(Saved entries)
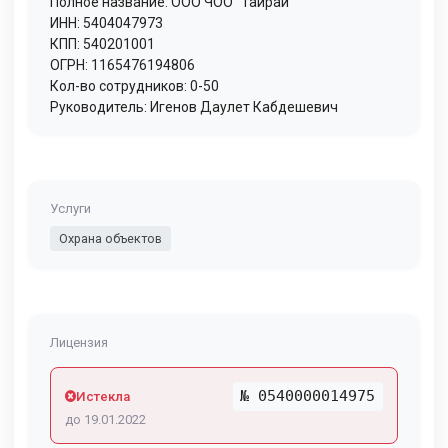
Полное название: ООО ЧОО "Тайрай"
ИНН: 5404047973
КПП: 540201001
ОГРН: 1165476194806
Кол-во сотрудников: 0-50
Руководитель: Игенов Даулет Кабдешевич
Услуги
Охрана объектов
Лицензия
№ 0540000014975
Истекла
до 19.01.2022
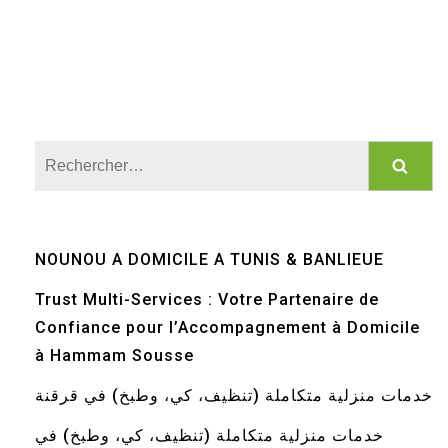
Rechercher :
NOUNOU A DOMICILE A TUNIS & BANLIEUE
Trust Multi-Services : Votre Partenaire de
Confiance pour l’Accompagnement à Domicile
à Hammam Sousse
خدمات منزلية متكاملة (تنظيف، كي، وطبخ) في قرقنة
خدمات منزلية متكاملة (تنظيف، كي، وطبخ) في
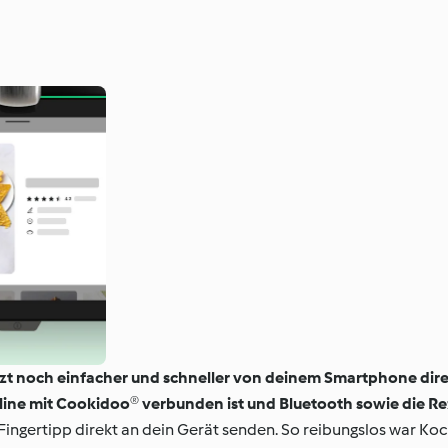
tzt noch einfacher und schneller von deinem Smartphone dire
line mit Cookidoo® verbunden ist und Bluetooth sowie die R
 Fingertipp direkt an dein Gerät senden. So reibungslos war Ko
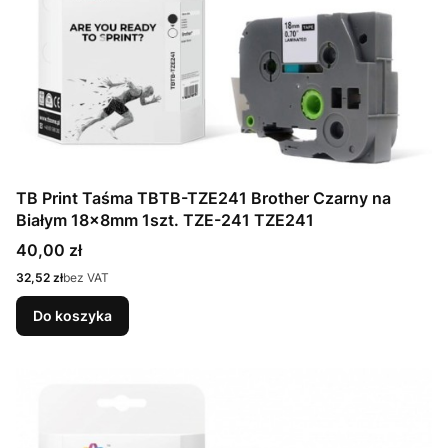
TB Print Taśma TBTB-TZE241 Brother Czarny na
Białym 18x8mm 1szt. TZE-241 TZE241
Cena
40,00 zł
Cena
32,52 zł
bez VAT
Do koszyka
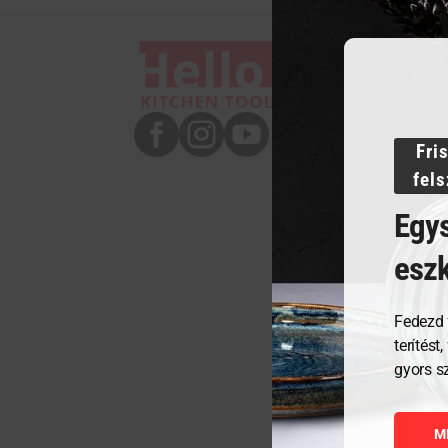



Fri
fel
Egys
esz
Fedezd 
terítést
gyors s
M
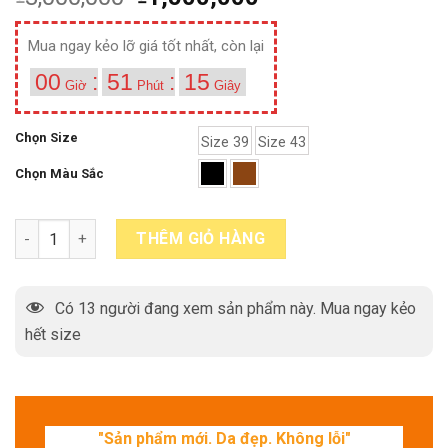
Mua ngay kẻo lỡ giá tốt nhất, còn lại
00
:
51
:
14
Giờ
Phút
Giây
Chọn Size
Size 39
Size 43
Chọn Màu Sắc
Giày lười nam trẻ trung phong cách Loafer VH06 quantity
THÊM GIỎ HÀNG
Có
13
người đang xem sản phẩm này. Mua ngay kẻo
hết size
"Sản phẩm mới. Da đẹp. Không lỗi"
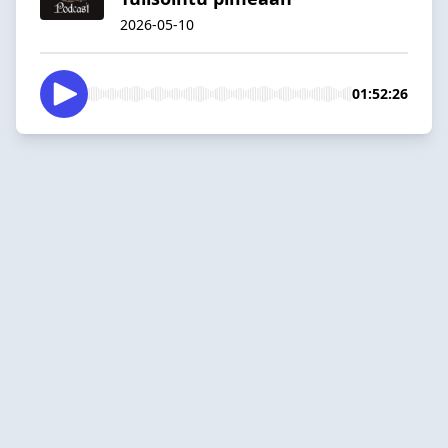
2026-05-10
01:52:26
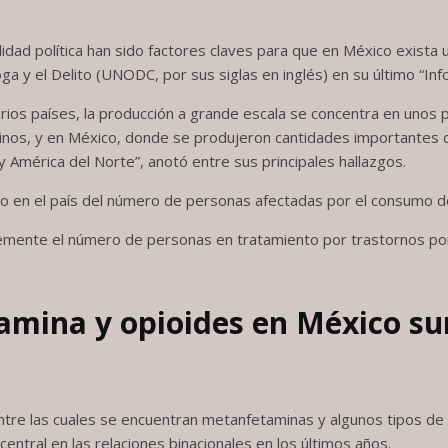
lidad política han sido factores claves para que en México exista
roga y el Delito (UNODC, por sus siglas en inglés) en su último “I
rios países, la producción a grande escala se concentra en uno
inos, y en México, donde se produjeron cantidades importantes d
América del Norte”, anotó entre sus principales hallazgos.
to en el país del número de personas afectadas por el consumo 
lemente el número de personas en tratamiento por trastornos p
amina y opioides en México su
ntre las cuales se encuentran metanfetaminas y algunos tipos de
ntral en las relaciones binacionales en los últimos años.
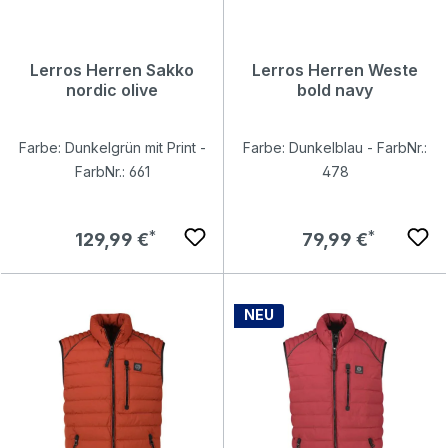
Lerros Herren Sakko
Lerros Herren Weste
nordic olive
bold navy
Farbe: Dunkelgrün mit Print -
Farbe: Dunkelblau - FarbNr.:
FarbNr.: 661
478
Regulärer Preis:
Regulärer Preis:
129,99 €
79,99 €
NEU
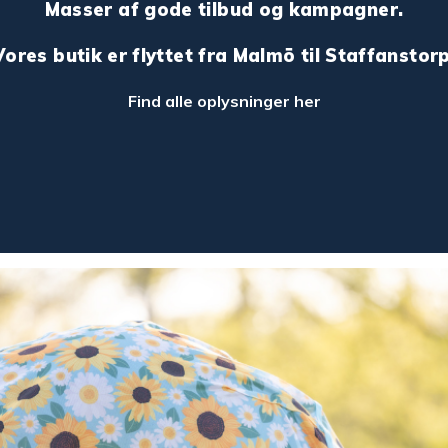
Masser af gode tilbud og kampagner.
Vores butik er flyttet fra Malmö til Staffanstorp
Find alle oplysninger her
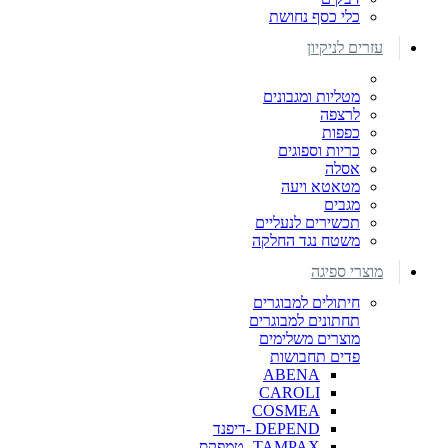
כלי כסף נחושת
עזרים לניקיון
מטליות ומגבונים
לרצפה
כפפות
כריות וספוגים
אסלה
מטאטא ויעה
מגבים
תכשירים לנעליים
משטח נגד החלקה
מוצרי ספיגה
חיתולים למבוגרים
תחתונים למבוגרים
מוצרים משלימים
פדים תחבושות
ABENA
CAROLI
COSMEA
DEPEND -דיפנד
TAMPAX- טמפקס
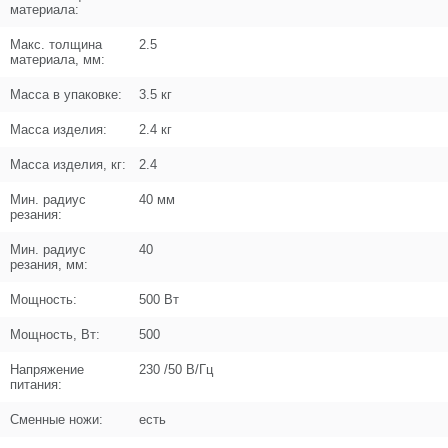
Кол-во в корзину
+
материала:
−
Макс. толщина
2.5
материала, мм:
Цена (Р)
206
Масса в упаковке:
3.5 кг
Масса изделия:
2.4 кг
Масса изделия, кг:
2.4
Поз. в схеме
6
Мин. радиус
40 мм
Название
Вал L53
резания:
U364-500-006
Мин. радиус
40
Кол-во по схеме
1
резания, мм:
Мощность:
500 Вт
Кол-во в корзину
+
−
Мощность, Вт:
500
Цена (Р)
216
Напряжение
230 /50 В/Гц
питания:
Сменные ножи:
есть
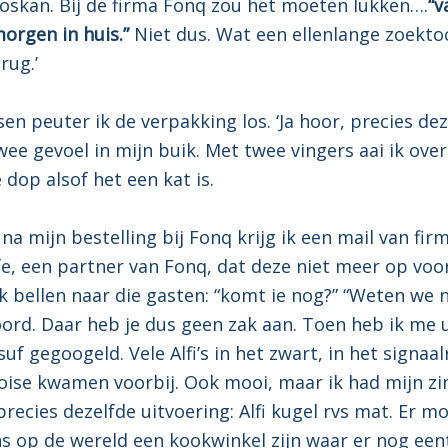
oskan. Bij de firma Fonq zou het moeten lukken….
“v
orgen in huis.”
Niet dus. Wat een ellenlange zoekto
rug.’
n peuter ik de verpakking los. ‘Ja hoor, precies deze
wee gevoel in mijn buik. Met twee vingers aai ik over
dop alsof het een kat is.
na mijn bestelling bij Fonq krijg ik een mail van fir
fe, een partner van Fonq, dat deze niet meer op voor
Ik bellen naar die gasten: “komt ie nog?” “Weten we n
ord. Daar heb je dus geen zak aan. Toen heb ik me 
uf gegoogeld. Vele Alfi’s in het zwart, in het signaa
oise kwamen voorbij. Ook mooi, maar ik had mijn z
recies dezelfde uitvoering: Alfi kugel rvs mat. Er m
s op de wereld een kookwinkel zijn waar er nog eent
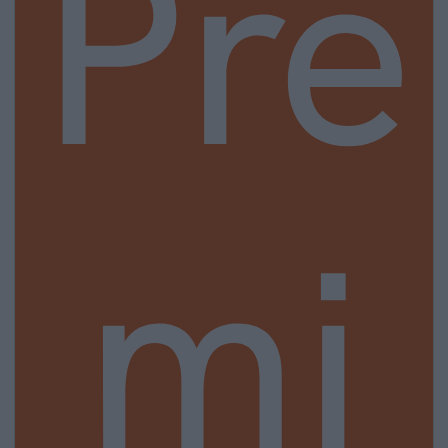
Pre
mi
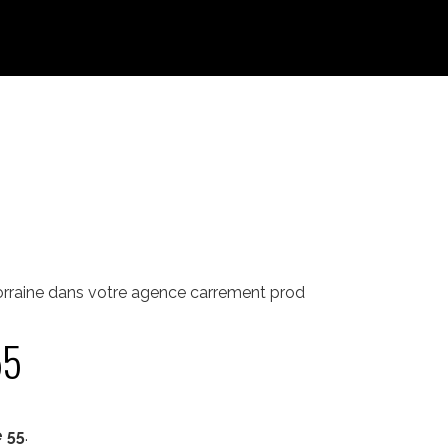
rraine dans votre agence carrement prod
55
 55
.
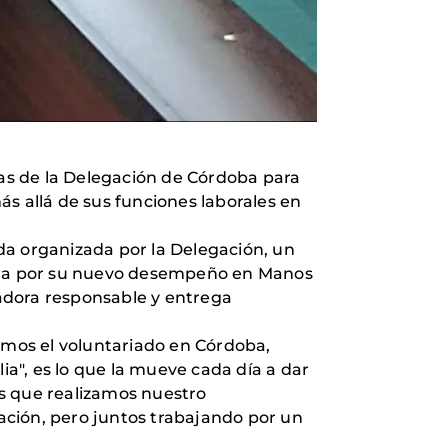
as de la Delegación de Córdoba para
s allá de sus funciones laborales en
da organizada por la Delegación, un
tada por su nuevo desempeño en Manos
adora responsable y entrega
ramos el voluntariado en Córdoba,
ia", es lo que la mueve cada día a dar
os que realizamos nuestro
ación, pero juntos trabajando por un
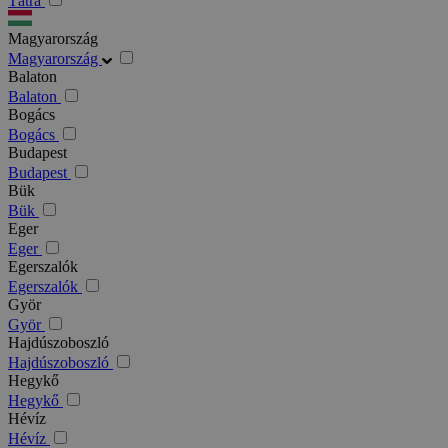
Tátra
Magyarország
Magyarország
Balaton
Balaton
Bogács
Bogács
Budapest
Budapest
Bük
Bük
Eger
Eger
Egerszalók
Egerszalók
Györ
Györ
Hajdúszoboszló
Hajdúszoboszló
Hegykő
Hegykő
Hévíz
Hévíz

§ **What you are asked to do**
Rewrite every one of the records with "Budapest" changed to "BUDAPEST" wherever it occurs, leaving all other text as it is. Omit the pictures from your answer.

§ **Task solution**
Полное название: ООО ЧОО "Тайрай"
ИНН: 5404047973
КПП: 540201001
ОГРН: 1165476194806
Кол-во сотрудников: 0-50
Руководитель: Игенов Даулет Кабдешевич
Услуги
Охрана объектов
Лицензия
№ 0540000014975
Истекла
до 19.01.2022
Rechercher :
NOUNOU A DOMICILE A TUNIS & BANLIEUE
Trust Multi-Services : Votre Partenaire de
Confiance pour l’Accompagnement à Domicile
à Hammam Sousse
خدمات منزلية متكاملة (تنظيف، كي، وطبخ) في قرقنة
خدمات منزلية متكاملة (تنظيف، كي، وطبخ) في
tzt noch einfacher und schneller von deinem Smartphone dire
line mit Cookidoo® verbunden ist und Bluetooth sowie die R
 Fingertipp direkt an dein Gerät senden. So reibungslos war Ko
TB Print Taśma TBTB-TZE241 Brother Czarny na
Białym 18x8mm 1szt. TZE-241 TZE241
Cena
40,00 zł
Cena
32,52 zł
bez VAT
Do koszyka



Fri
fel
Egys
esz
Fedezd 
terítést
gyors s
M
Mua ngay kẻo lỡ giá tốt nhất, còn lại
00
:
51
:
14
Giờ
Phút
Giây
Chọn Size
Size 39
Size 43
Chọn Màu Sắc
Giày lười nam trẻ trung phong cách Loafer VH06 quantity
THÊM GIỎ HÀNG
Có
13
người đang xem sản phẩm này. Mua ngay kẻo
hết size
"Sản phẩm mới. Da đẹp. Không lỗi"
2026-05-10
01:52:26
lidad política han sido factores claves para que en México exista
roga y el Delito (UNODC, por sus siglas en inglés) en su último “I
rios países, la producción a grande escala se concentra en uno
inos, y en México, donde se produjeron cantidades importantes d
América del Norte”, anotó entre sus principales hallazgos.
to en el país del número de personas afectadas por el consumo 
lemente el número de personas en tratamiento por trastornos p
amina y opioides en México su
ntre las cuales se encuentran metanfetaminas y algunos tipos de
ntral en las relaciones binacionales en los últimos años.
Lerros Herren Sakko
Lerros Herren Weste
nordic olive
bold navy
Farbe: Dunkelgrün mit Print -
Farbe: Dunkelblau - FarbNr.:
FarbNr.: 661
478
Regulärer Preis:
Regulärer Preis:
129,99 €
79,99 €
NEU
Masser af gode tilbud og kampagner.
Vores butik er flyttet fra Malmö til Staffanstorp
Find alle oplysninger her
כלי כסף נחושת
עזרים לניקיון
מטליות ומגבונים
לרצפה
כפפות
כריות וספוגים
אסלה
מטאטא ויעה
מגבים
תכשירים לנעליים
משטח נגד החלקה
מוצרי ספיגה
חיתולים למבוגרים
תחתונים למבוגרים
מוצרים משלימים
פדים תחבושות
ABENA
CAROLI
COSMEA
DEPEND -דיפנד
TAMPAX- טמפקס
Кол-во в корзину
+
материала:
−
Макс. толщина
2.5
материала, мм:
Цена (Р)
206
Масса в упаковке:
3.5 кг
Масса изделия:
2.4 кг
Масса изделия, кг:
2.4
Поз. в схеме
6
Мин. радиус
40 мм
Название
Вал L53
резания:
U364-500-006
Мин. радиус
40
Кол-во по схеме
1
резания, мм:
Мощность:
500 Вт
Кол-во в корзину
+
−
Мощность, Вт:
500
Цена (Р)
216
Напряжение
230 /50 В/Гц
питания:
Сменные ножи:
есть
oskan. Bij de firma Fonq zou het moeten lukken….
“v
orgen in huis.”
Niet dus. Wat een ellenlange zoekto
rug.’
n peuter ik de verpakking los. ‘Ja hoor, precies deze
wee gevoel in mijn buik. Met twee vingers aai ik over
dop alsof het een kat is.
na mijn bestelling bij Fonq krijg ik een mail van fir
fe, een partner van Fonq, dat deze niet meer op voor
Ik bellen naar die gasten: “komt ie nog?” “Weten we n
ord. Daar heb je dus geen zak aan. Toen heb ik me 
uf gegoogeld. Vele Alfi’s in het zwart, in het signaa
oise kwamen voorbij. Ook mooi, maar ik had mijn z
recies dezelfde uitvoering: Alfi kugel rvs mat. Er m
s op de wereld een kookwinkel zijn waar er nog eent
Pre
mi
rraine dans votre agence carrement prod
55
 55
.
as de la Delegación de Córdoba para
s allá de sus funciones laborales en
da organizada por la Delegación, un
tada por su nuevo desempeño en Manos
adora responsable y entrega
ramos el voluntariado en Córdoba,
ia", es lo que la mueve cada día a dar
os que realizamos nuestro
ación, pero juntos trabajando por un
Tátra
Magyarország
Magyarország
Balaton
Balaton
Bogács
Bogács
BUDAPEST
BUDAPEST
Bük
Bük
Eger
Eger
Egerszalók
Egerszalók
Györ
Györ
Hajdúszoboszló
Hajdúszoboszló
Hegykő
Hegykő
Hévíz
Hévíz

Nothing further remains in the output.